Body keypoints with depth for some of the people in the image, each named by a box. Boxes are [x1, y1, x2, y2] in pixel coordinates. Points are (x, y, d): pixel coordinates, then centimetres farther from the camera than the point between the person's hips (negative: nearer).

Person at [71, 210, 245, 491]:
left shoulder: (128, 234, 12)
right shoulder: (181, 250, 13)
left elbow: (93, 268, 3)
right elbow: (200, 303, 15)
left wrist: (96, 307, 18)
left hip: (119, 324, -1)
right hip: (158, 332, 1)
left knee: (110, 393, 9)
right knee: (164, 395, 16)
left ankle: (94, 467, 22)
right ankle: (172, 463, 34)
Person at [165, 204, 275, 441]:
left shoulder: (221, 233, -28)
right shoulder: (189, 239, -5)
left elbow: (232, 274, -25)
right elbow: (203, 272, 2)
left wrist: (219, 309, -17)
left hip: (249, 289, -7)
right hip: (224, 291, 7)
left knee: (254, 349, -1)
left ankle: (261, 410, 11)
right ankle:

## YOUR GOAL
Reproduce the lines above verbatim, from the first line through the last.

## SOLUTION FOR THIS PROBLEM
Body keypoints with depth for some of the people in the image, each named by a box. Boxes are [x1, y1, x2, y2] in pixel coordinates. Points are (x, y, d): pixel coordinates, then centimetres farther from the camera than the point between the person's hips (negative: nearer).

Person at [71, 210, 245, 491]:
left shoulder: (128, 234, 12)
right shoulder: (181, 250, 13)
left elbow: (93, 268, 3)
right elbow: (200, 303, 15)
left wrist: (96, 307, 18)
left hip: (119, 324, -1)
right hip: (158, 332, 1)
left knee: (110, 393, 9)
right knee: (164, 395, 16)
left ankle: (94, 467, 22)
right ankle: (172, 463, 34)
Person at [165, 204, 275, 441]:
left shoulder: (221, 233, -28)
right shoulder: (189, 239, -5)
left elbow: (232, 274, -25)
right elbow: (203, 272, 2)
left wrist: (219, 309, -17)
left hip: (249, 289, -7)
right hip: (224, 291, 7)
left knee: (254, 349, -1)
left ankle: (261, 410, 11)
right ankle:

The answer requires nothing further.